Fragmento de la entrevista de historia oral al locutor y crítico musical Óscar Sarquiz, realizada en la cafetería 8 ½, de la Cineteca Nacional, el 6 de mayo de 2021. 

Me llamo Óscar Antonio Sarquiz Figueroa y soy totalmente, extremadamente chilango. Nací a una cuadra del Ángel de la Independencia. Como tantos mexicanos, provengo de un linaje mestizo, mi apellido tiene origen libanés –hasta donde mejor lo podemos saber–, de allá vinieron mi abuelo y mi bisabuelo. Y por el otro lado, de los apellidos Figueroa y Montes de Oca se evidencia inmediatamente que hay también antepasados hispanos, como casi todos los mexicanos, ¿no? De lo que no puedo presumir mucho es de tener sangre india, sangre aborigen, sangre originaria, pero seguro que la tengo. Parece que hay por ahí un antepasado que era un indio nayarita, pero no tengo datos, no es algo que yo te pueda afirmar ni corroborar. ¿Qué más puedo decir sobre mí? Que, por haber nacido en 1948, yo sí, a diferencia de lo que afirma Jaime López, yo sí tengo la edad del rock & roll; […] lo que pasa es que lo bautizaron en el año en que nació Jaime, 1954, pero el rock existía desde antes, le llamaban rhythm & blues.
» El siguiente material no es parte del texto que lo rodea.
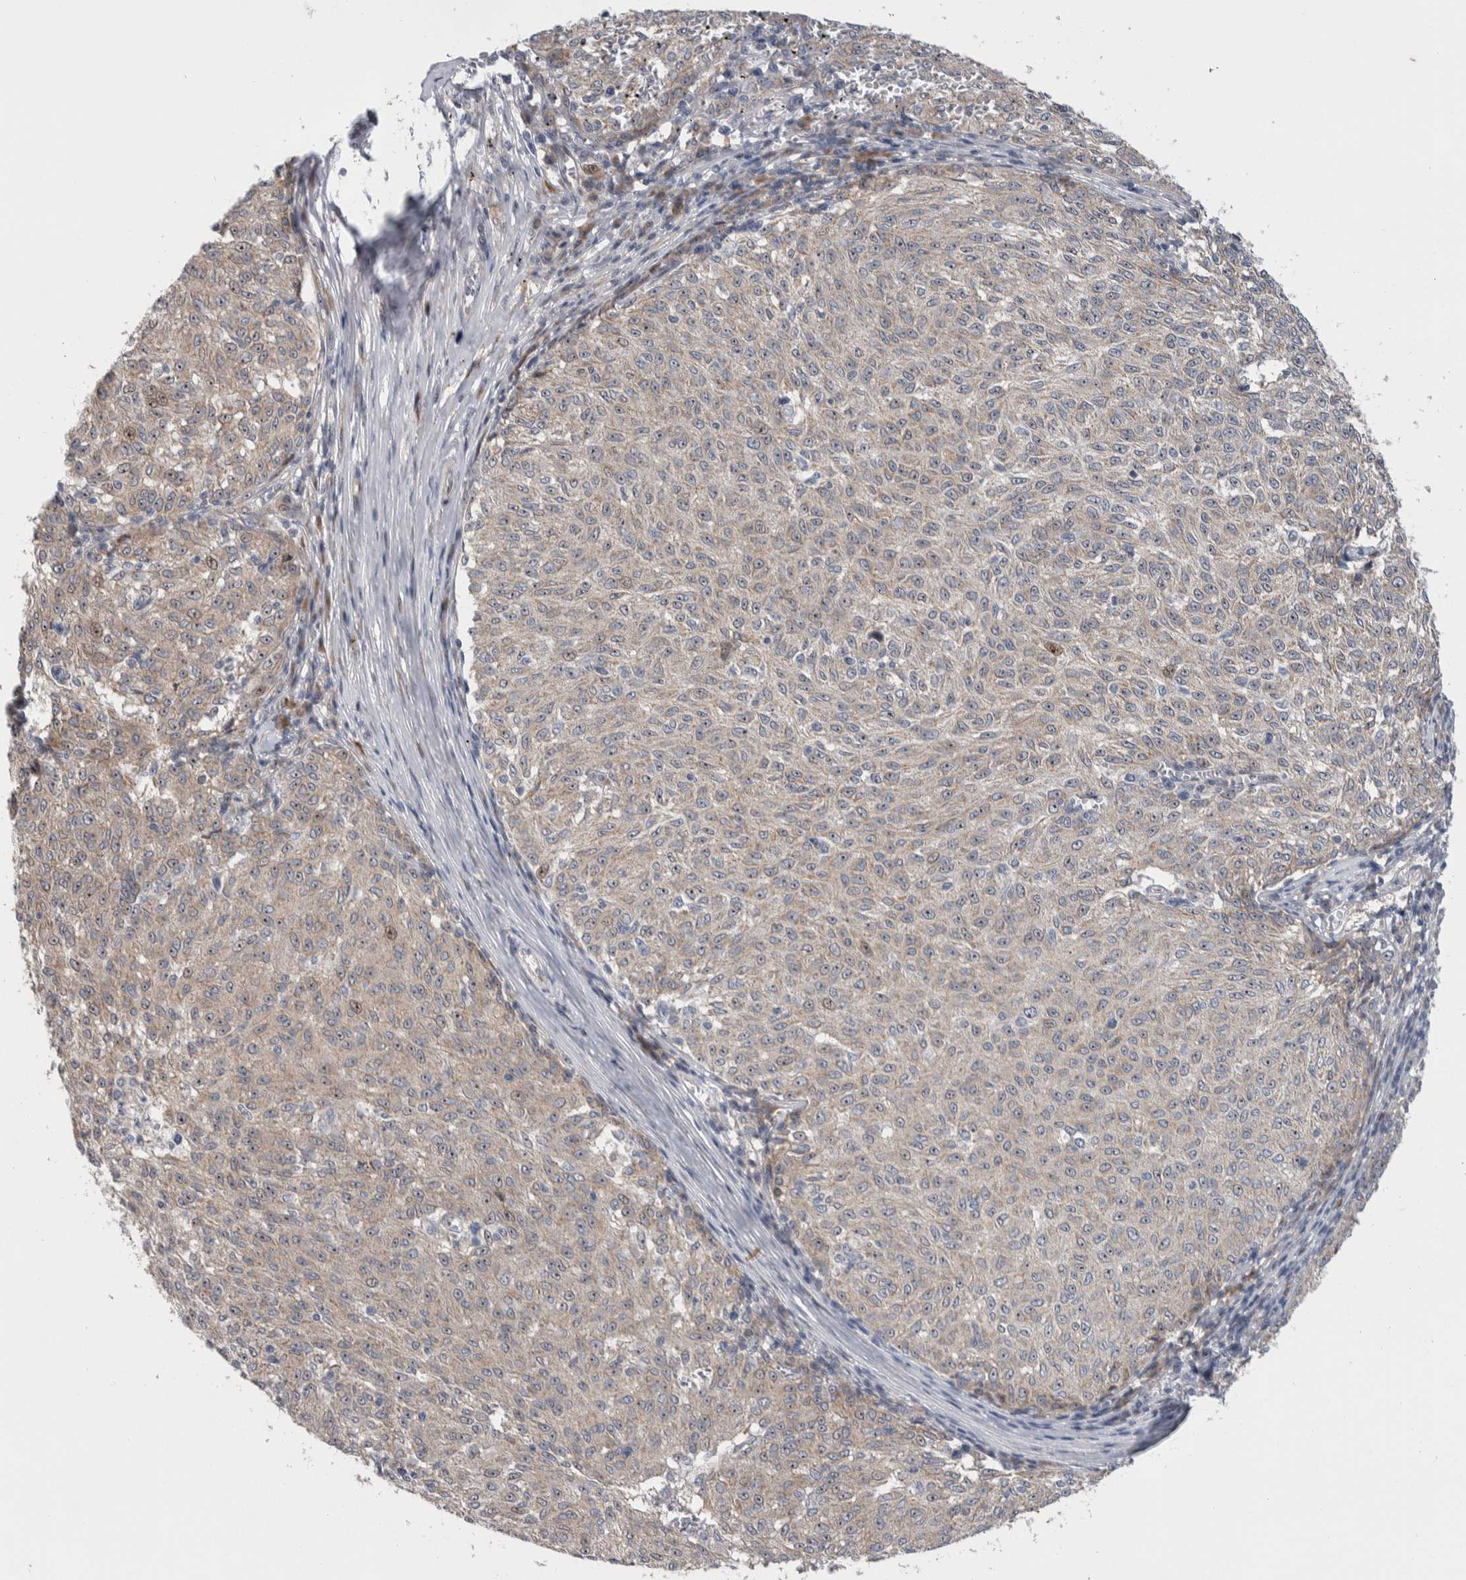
{"staining": {"intensity": "moderate", "quantity": "<25%", "location": "nuclear"}, "tissue": "melanoma", "cell_type": "Tumor cells", "image_type": "cancer", "snomed": [{"axis": "morphology", "description": "Malignant melanoma, NOS"}, {"axis": "topography", "description": "Skin"}], "caption": "Protein staining demonstrates moderate nuclear positivity in about <25% of tumor cells in malignant melanoma. The staining was performed using DAB (3,3'-diaminobenzidine) to visualize the protein expression in brown, while the nuclei were stained in blue with hematoxylin (Magnification: 20x).", "gene": "PRRG4", "patient": {"sex": "female", "age": 72}}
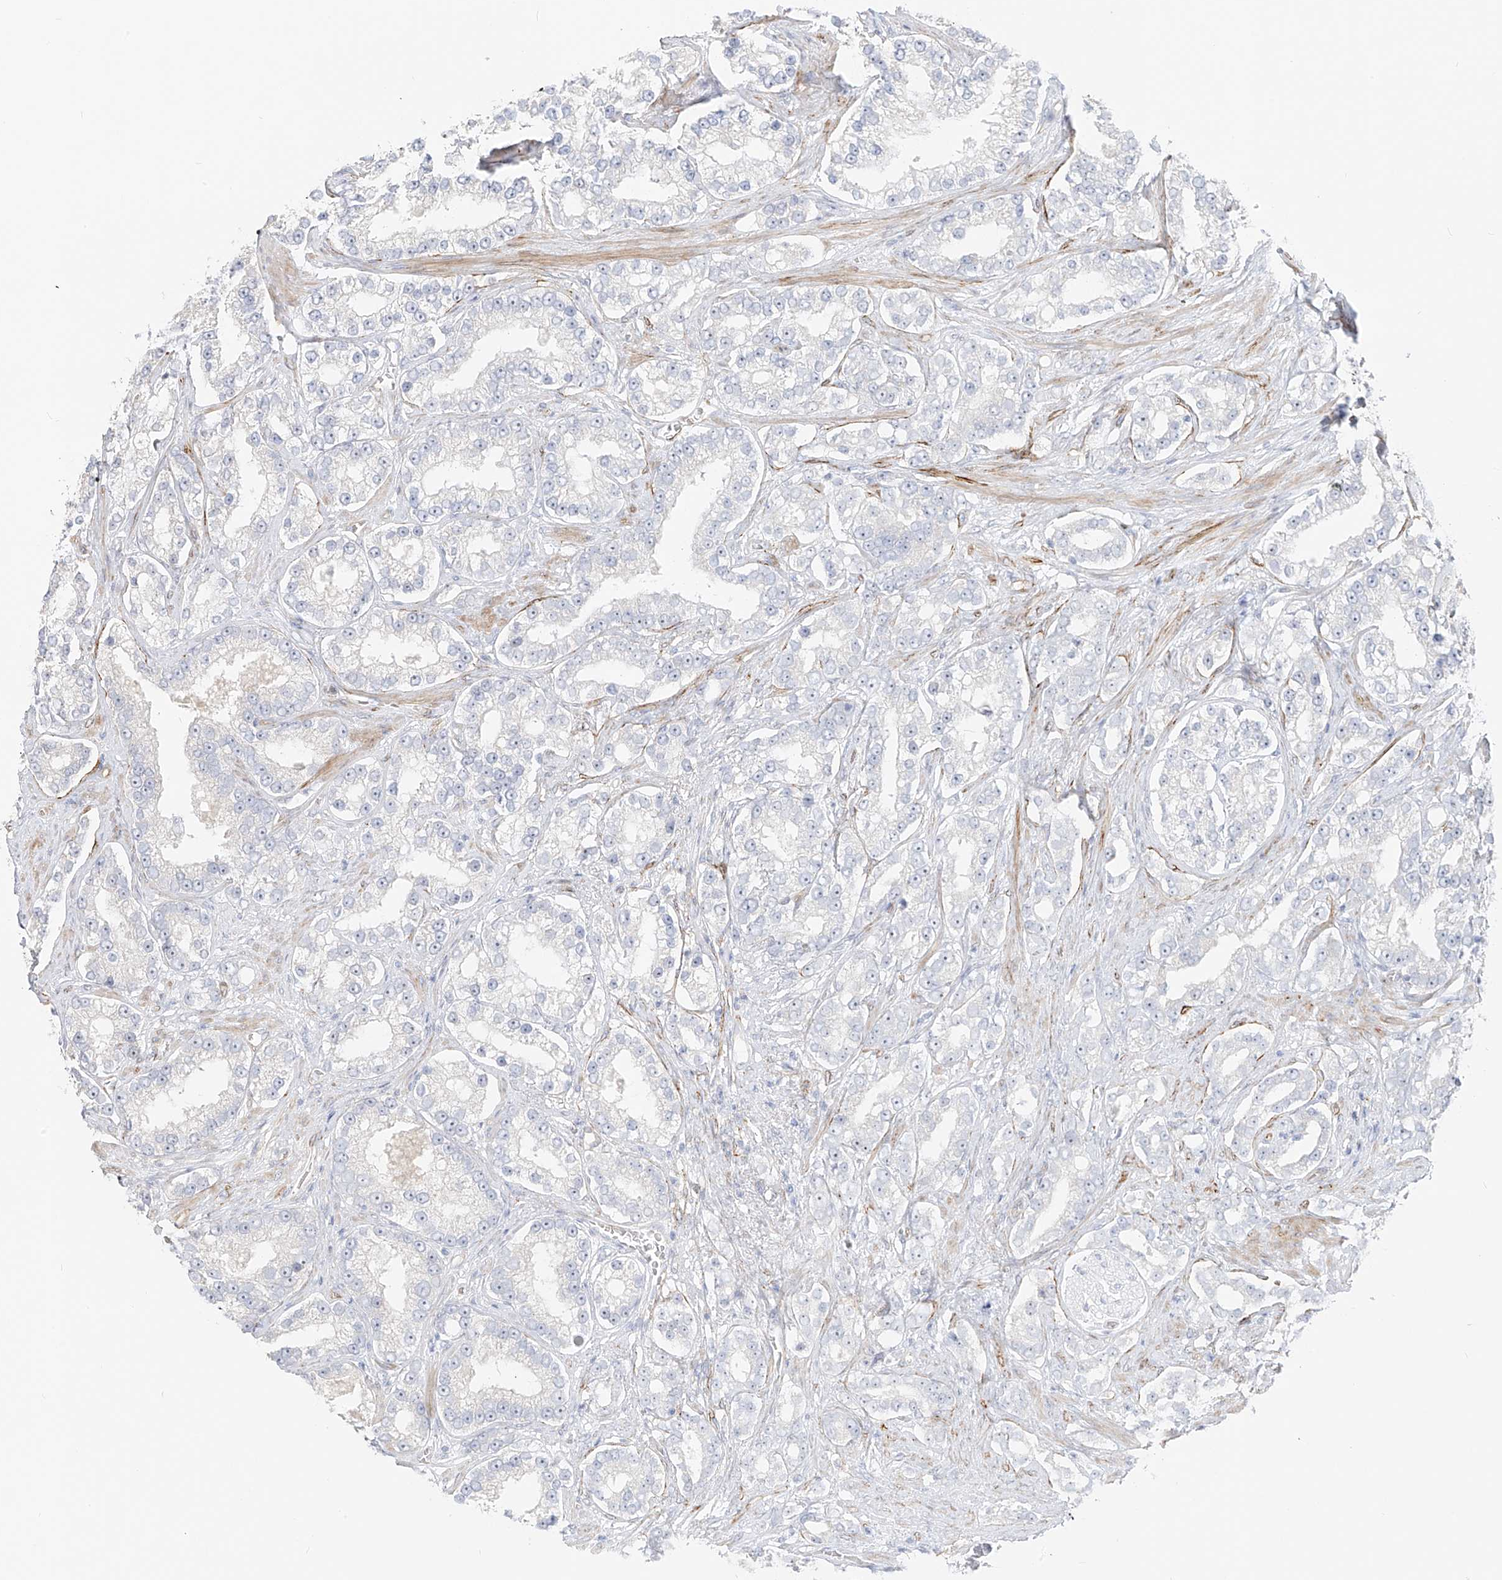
{"staining": {"intensity": "negative", "quantity": "none", "location": "none"}, "tissue": "prostate cancer", "cell_type": "Tumor cells", "image_type": "cancer", "snomed": [{"axis": "morphology", "description": "Normal tissue, NOS"}, {"axis": "morphology", "description": "Adenocarcinoma, High grade"}, {"axis": "topography", "description": "Prostate"}], "caption": "A high-resolution photomicrograph shows IHC staining of prostate adenocarcinoma (high-grade), which demonstrates no significant positivity in tumor cells. Nuclei are stained in blue.", "gene": "C11orf87", "patient": {"sex": "male", "age": 83}}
Concretamente, el que se supone que es el primer disco de rock & roll lo grabó el grupo de Ike Turner, pero se lo acreditaron a su saxofonista porque era el que lo cantaba, y eso fue en 1951. Pero ya en 1948 estaba Fats Domino grabando rock & roll. Entonces, esto no me da ninguna otra ventaja que haber ido creciendo conforme iba creciendo y apareciendo el rock & roll. Yo lo conocí de niño, como entre los seis y los ocho años.